Mas eu te chamava em silêncio
Na tua presença
Palavras são brutas’.
Chico Buarque
                Ando meio metido a poeta, que seja. Escrevi este último, ‘Eis-me cá’, de um só fôlego, escrever-falar-cantar-pensar em Candy não dá muito trabalho, não, e de bônus ainda faz um bem danado. Esta Maria Cecília é e tem sido uma das melhores boas-surpresas que tive neste ano de doismiledez. Nunca para qualquer paladar mas, trocadilhos a parte, é mui doce quando doce. 


Eis-me cá.
I
Sou Candy
De doces na cor do ser
De dores na cor do ser
O mel da tez me abençoa as manhãs
E se eu chorar, não repare
A mim confiou-se a missão de amar como quem respira.
II
Sou Maria, sou
Maria no olhar e na história
No meu Rio seco, sangro o sol dos Brejos
Valho-me da dose mais forte, lenta
Brutalmente delicada do mar em meu nome
E se eu cantar, não repare
A mim confiou-se a missão de ser pássara em todas as luas.
III
Sou Cecília, sim
Soletro meu nome no escuro
Como se louca, como se musa
Na esperança do prazer de se permitir roubar o olhar
Acarinhando palavras, banhando idéias
Algo de céu, algo de ilha.
E se eu me for, não repare
Condenada fui a me entregar a cada suspiro.

quinta-feira, 12 de agosto de 2010

o que trago nas veias

Escrevo. E pronto.
Escrevo porque preciso
Preciso porque estou tonto.

(Leminski)

E foi na tentativa de estancar alguns quereres que insistem em sangrar de mim que criei este espacinho, pra depositar estes coágulos de idéias. Escrevo sem pretensão de agradar, é bom frisar. Pois a maioria destes meus versos que cá residirão nem a mim agradam. São as veias abertas da minha América do Sul [south america is my name/Caetano Veloso]. Sangro porque o instante existe. E minha vida, ah...

Não sou alegre nem sou triste: Sou poeta.
(Cecília Meirelles)

                Este turbilhão, esta necessidade de dar vida a um dizer que é tão meu quanto do papel em que escrevo, é algo que vem do sangue.
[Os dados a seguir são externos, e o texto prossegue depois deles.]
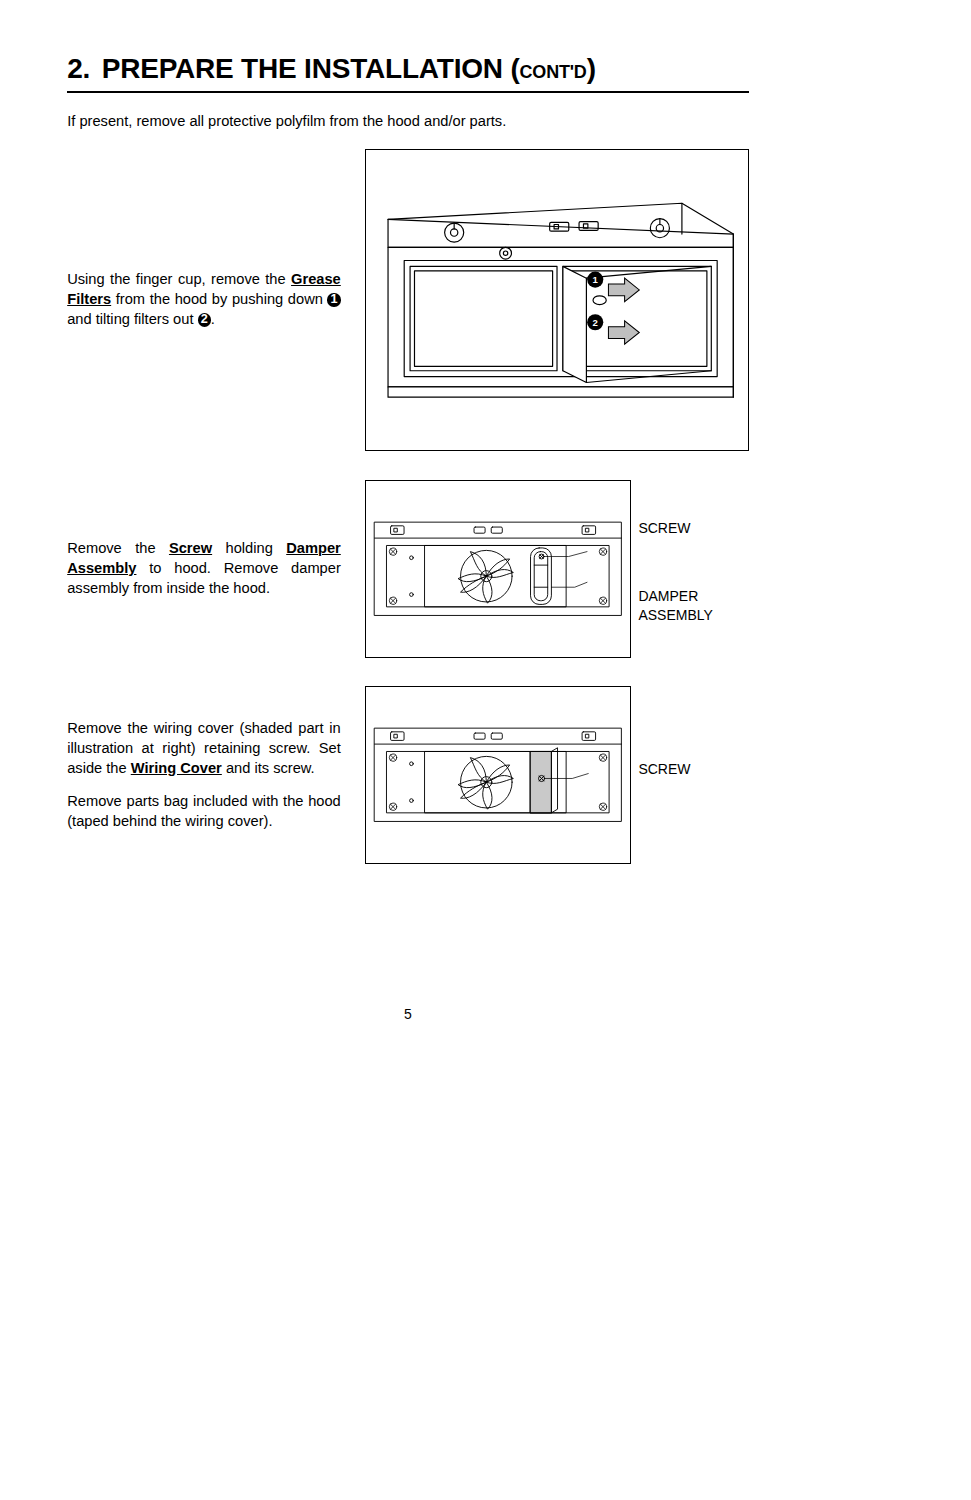2. PREPARE THE INSTALLATION (CONT'D)
If present, remove all protective polyfilm from the hood and/or parts.
Using the finger cup, remove the Grease Filters from the hood by pushing down 1 and tilting filters out 2.
1 2
Remove the Screw holding Damper Assembly to hood. Remove damper assembly from inside the hood.
SCREW DAMPER ASSEMBLY
Remove the wiring cover (shaded part in illustration at right) retaining screw. Set aside the Wiring Cover and its screw.
Remove parts bag included with the hood (taped behind the wiring cover).
SCREW
5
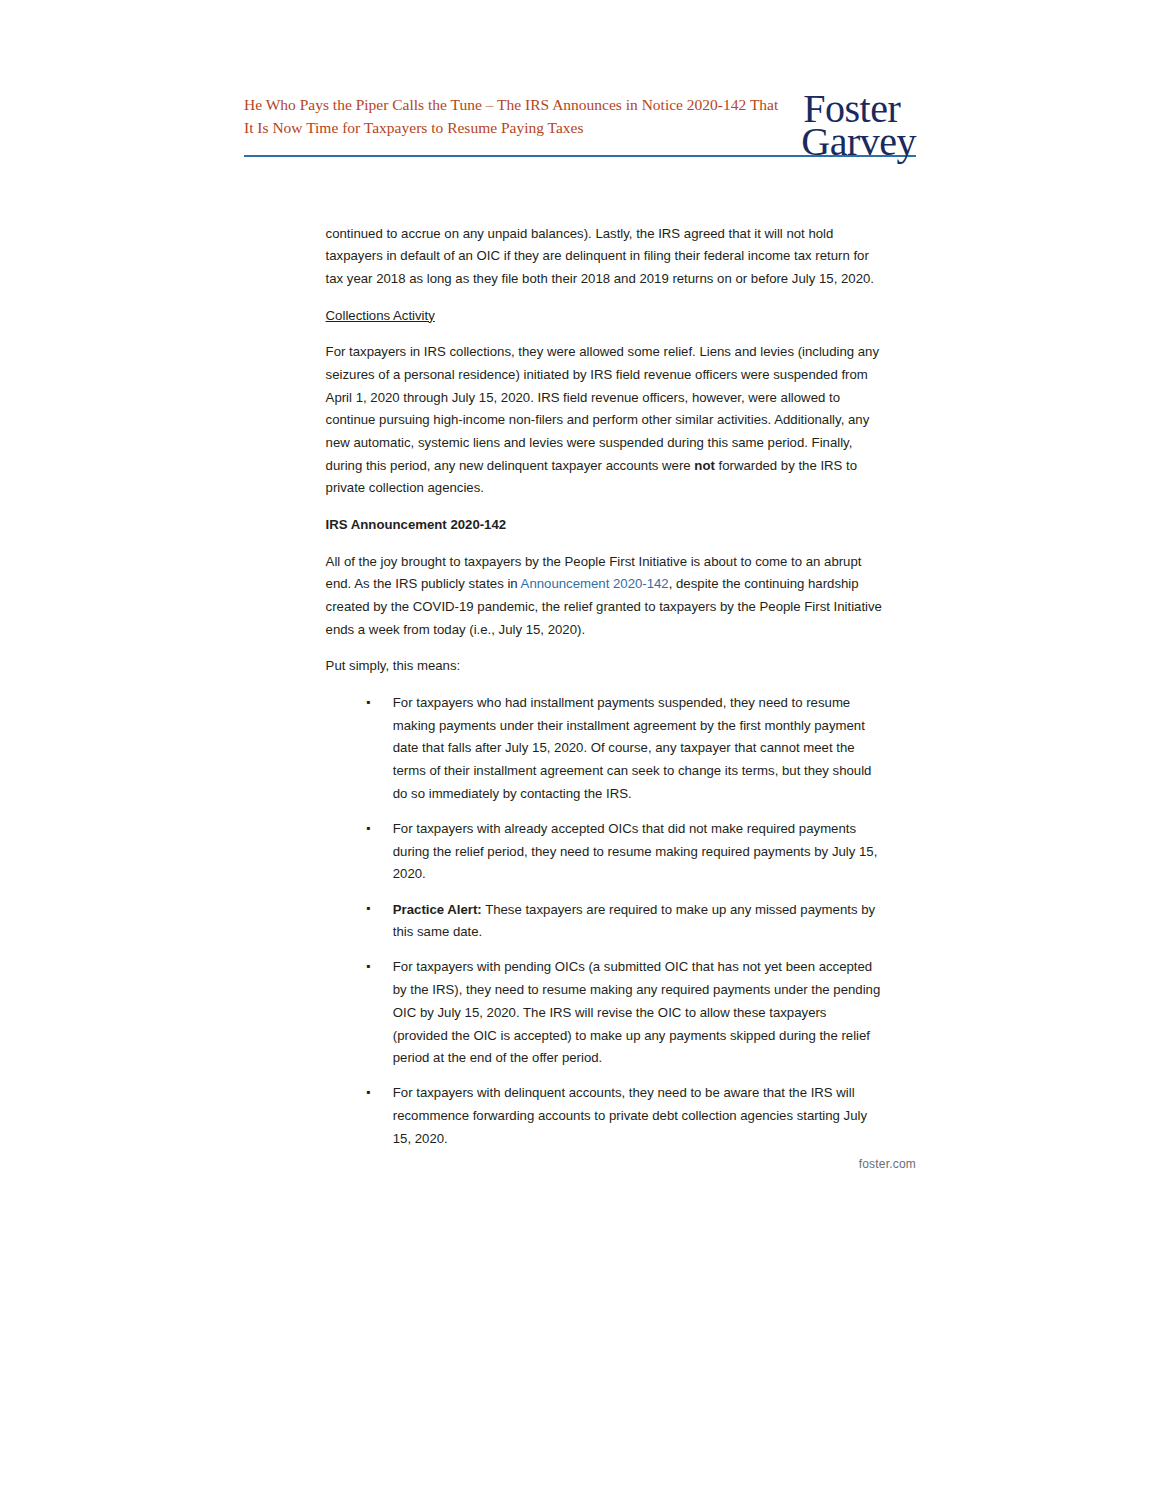Foster Garvey
He Who Pays the Piper Calls the Tune – The IRS Announces in Notice 2020-142 That It Is Now Time for Taxpayers to Resume Paying Taxes
continued to accrue on any unpaid balances). Lastly, the IRS agreed that it will not hold taxpayers in default of an OIC if they are delinquent in filing their federal income tax return for tax year 2018 as long as they file both their 2018 and 2019 returns on or before July 15, 2020.
Collections Activity
For taxpayers in IRS collections, they were allowed some relief. Liens and levies (including any seizures of a personal residence) initiated by IRS field revenue officers were suspended from April 1, 2020 through July 15, 2020. IRS field revenue officers, however, were allowed to continue pursuing high-income non-filers and perform other similar activities. Additionally, any new automatic, systemic liens and levies were suspended during this same period. Finally, during this period, any new delinquent taxpayer accounts were not forwarded by the IRS to private collection agencies.
IRS Announcement 2020-142
All of the joy brought to taxpayers by the People First Initiative is about to come to an abrupt end. As the IRS publicly states in Announcement 2020-142, despite the continuing hardship created by the COVID-19 pandemic, the relief granted to taxpayers by the People First Initiative ends a week from today (i.e., July 15, 2020).
Put simply, this means:
For taxpayers who had installment payments suspended, they need to resume making payments under their installment agreement by the first monthly payment date that falls after July 15, 2020. Of course, any taxpayer that cannot meet the terms of their installment agreement can seek to change its terms, but they should do so immediately by contacting the IRS.
For taxpayers with already accepted OICs that did not make required payments during the relief period, they need to resume making required payments by July 15, 2020.
Practice Alert: These taxpayers are required to make up any missed payments by this same date.
For taxpayers with pending OICs (a submitted OIC that has not yet been accepted by the IRS), they need to resume making any required payments under the pending OIC by July 15, 2020. The IRS will revise the OIC to allow these taxpayers (provided the OIC is accepted) to make up any payments skipped during the relief period at the end of the offer period.
For taxpayers with delinquent accounts, they need to be aware that the IRS will recommence forwarding accounts to private debt collection agencies starting July 15, 2020.
foster.com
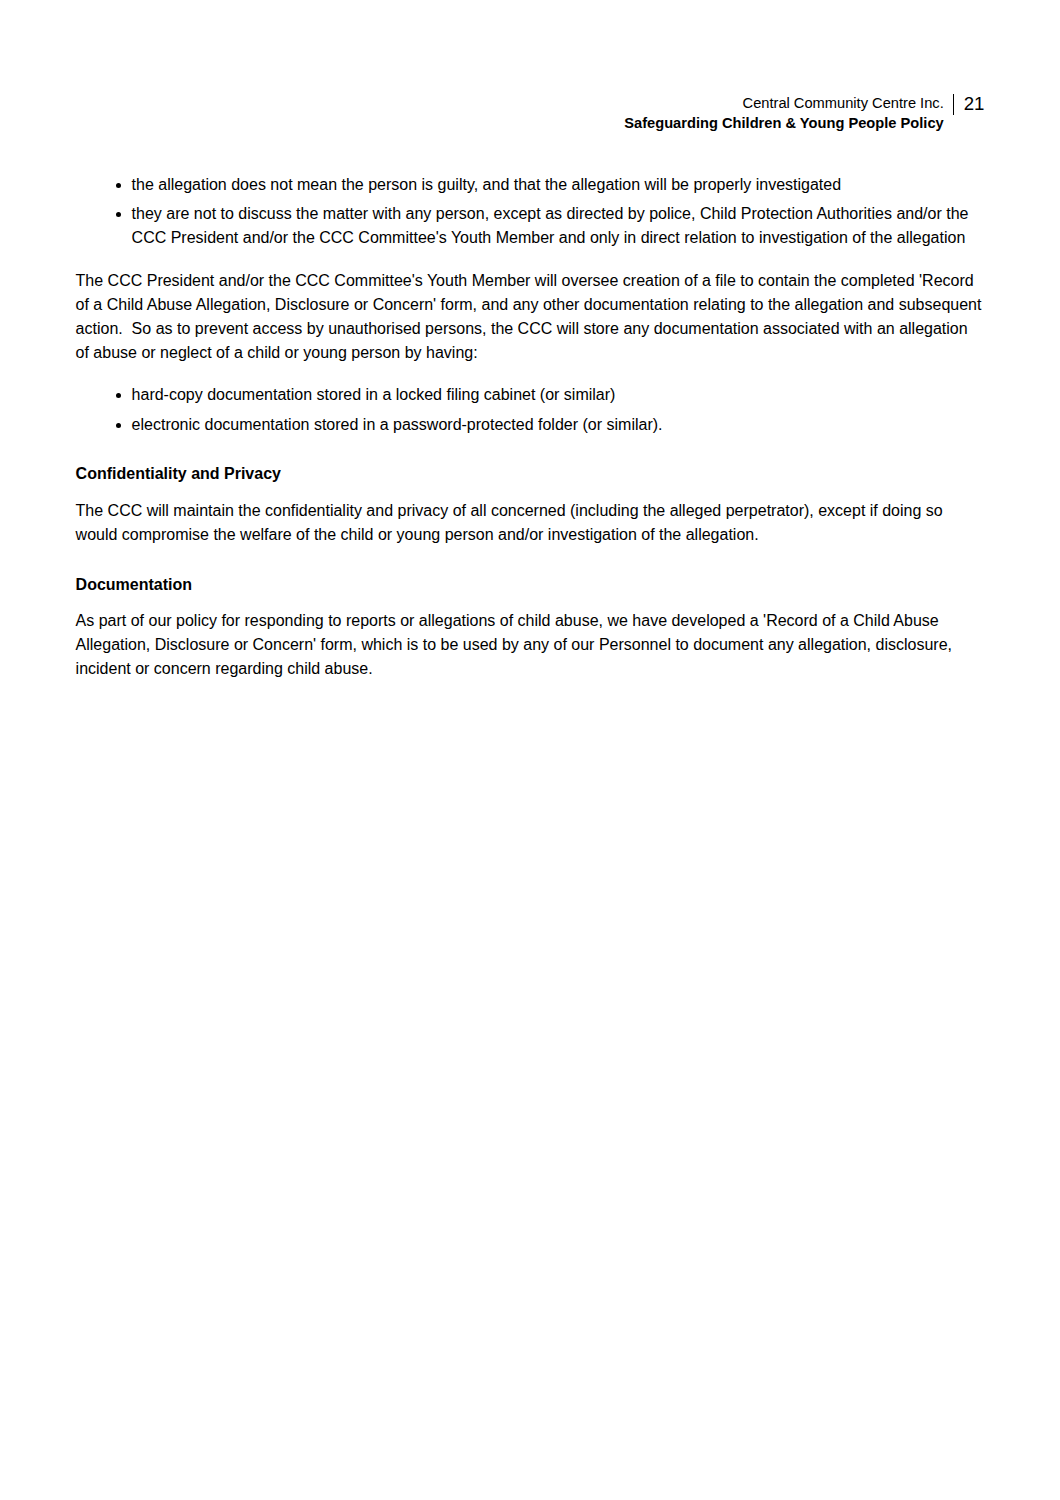Central Community Centre Inc. Safeguarding Children & Young People Policy
21
the allegation does not mean the person is guilty, and that the allegation will be properly investigated
they are not to discuss the matter with any person, except as directed by police, Child Protection Authorities and/or the CCC President and/or the CCC Committee's Youth Member and only in direct relation to investigation of the allegation
The CCC President and/or the CCC Committee's Youth Member will oversee creation of a file to contain the completed 'Record of a Child Abuse Allegation, Disclosure or Concern' form, and any other documentation relating to the allegation and subsequent action. So as to prevent access by unauthorised persons, the CCC will store any documentation associated with an allegation of abuse or neglect of a child or young person by having:
hard-copy documentation stored in a locked filing cabinet (or similar)
electronic documentation stored in a password-protected folder (or similar).
Confidentiality and Privacy
The CCC will maintain the confidentiality and privacy of all concerned (including the alleged perpetrator), except if doing so would compromise the welfare of the child or young person and/or investigation of the allegation.
Documentation
As part of our policy for responding to reports or allegations of child abuse, we have developed a 'Record of a Child Abuse Allegation, Disclosure or Concern' form, which is to be used by any of our Personnel to document any allegation, disclosure, incident or concern regarding child abuse.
Não da família. E sim, da família. Mas desta língua [última flor do Lácio, inculta e bela/Olavo Bilac], felina e lânguida e qualquer coisa de Limeira. De Dôra Limeira [http://doralimeira.blogspot.com/]. E, se nada tenho desta língua-luso-américa-latim-em-pó, este Limeirismo teremos sempre em comum. Amém.

cheirar lírio
beber lírio
sugar lírio
morrer lírio
e nunca me fartar
de lirismo

(Dôra Limeira)

                Caí nesta, então, meio que acidentalmente, meio que propositalmente, meio predestinadamente [meio lua, meio pandeiro, meio trovão/Milton Dornellas]. Cumprindo os fados, num mundo de maldades e pecados [http://www.ithasnotitle.blogspot.com/], sangrando os fatos num poço de saudades e recatos.
                Abraço os meus há-braços de cada dia como quem bebe a água doce de sua própria terra, num suspiro profundo de satisfação. E assim sangro, e assim lírio. Assim delírio.

Caminhando a esmo
Como quem procura a si mesmo
Assim mesmo.

A solidão que me invade o quarto
O choro que me invade os olhos
O bolero que me invade os ouvidos

A rebelião que me transborda os poros.